IN the past few weeks, both the parliament and the executive arm of government have been making frantic attempts to curtail freedom of speech and rein in the media. While the Minister of Information, Mr. Lai Mohammed, has been persistent in his advocacy for strict control of the social media, two senators from Nasarawa State, Sani Musa and Sani Abdullahi, have sponsored what has come to be known as the anti-hate speech bill, vowing to see that it becomes a law eventually.
The bill was resurrected after failing to make it through in the eighth Senate and after President Muhammadu Buhari had threatened to take firm and decisive action against the promoters of ‘hate speech.’ It is certainly right up his alley, seeing that this is a recap of his military tenure’s trademark. Mr. Buhari certainly does not pretend that he could function maximally in a free and liberal democracy despite his pre-electoral claim of being a converted democrat. Political observers are not wrong in their thinking that with the legislature as presently constituted, he just might be able to get approval for his every dream and imagination. And since this is his final term of office, it is up to civil society organisations and genuine progressives to stop this democracy from morphing into a fascist state.

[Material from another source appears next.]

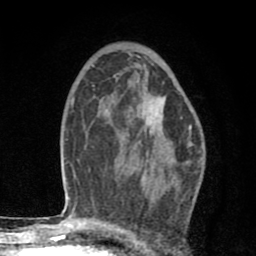
Breast MRI (dynamic contrast-enhanced), one axial slice. Position 51 of 80 along the scan axis. Cropped to one breast. Dynamic contrast-enhanced series, time point 2 of 8 at this slice position (early post-contrast). 1.5 T. TE 2.7 ms, TR 6.6 ms. 2 mm slice thickness. 256 × 256 image matrix. Female patient.
Annotated regions visible in this slice (semi-automatically segmented with operator editing):
- enhancing-tissue mask used for the functional tumour volume (all voxels passing the contrast-enhancement thresholds inside the analysis volume; usually the tumour): bounding box [x1, y1, x2, y2] px = [111, 96, 176, 160]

A cursory look at the bill would show the murderous intent of its sponsors. It recommends death by hanging for perpetrators of the so-called ‘hate speech’ and the establishment of a commission to monitor the administration of the law. It is shocking that any legislative institution would deliberate on a bill such as this, let alone schedule it for second reading. The fact that the country is still grappling with issues of critical concern such as economic growth and development, including how to reverse its crude infrastructure and nearly comatose health, education and manufacturing sectors, among others, only brings the awkward priorities of this administration into bold relief. Even the much touted zero tolerance for corruption by this administration seems to be suffering from lack of attention given the zeal currently being deployed in making the anti-hate speech bill to become a law.
The Nigerian people, who are still interested in the country becoming a lot more liberalised than it is now, have been apparently shocked by the audacious attempt to convert a democratically elected government into a totalitarian enterprise. It is certainly amazing that the kidnappers and bandits who are making life nasty, short and brutish in many parts of the country are not being given the death penalty, yet the so-called purveyors of hate speech are doomed to death already. Not only that; the bandits have a complete bureaucracy lined up to minister to them, collecting ransoms from the state.
There’s certainly more to the bill on hate speech than meets the eye. Could there be a hidden agenda or interests somewhere that remain unclear to the people? Could it be a political distraction to sway the people who have been deeply immersed in more expedient existential crises and have been failed by the government’s tardy responses?
To be sure, there are more pressing issues confronting the country than the hate speech bill. The government has more than enough to contemplate about in service delivery. Plotting to cow an already perplexed and miserable people into submission is not a good thing to do.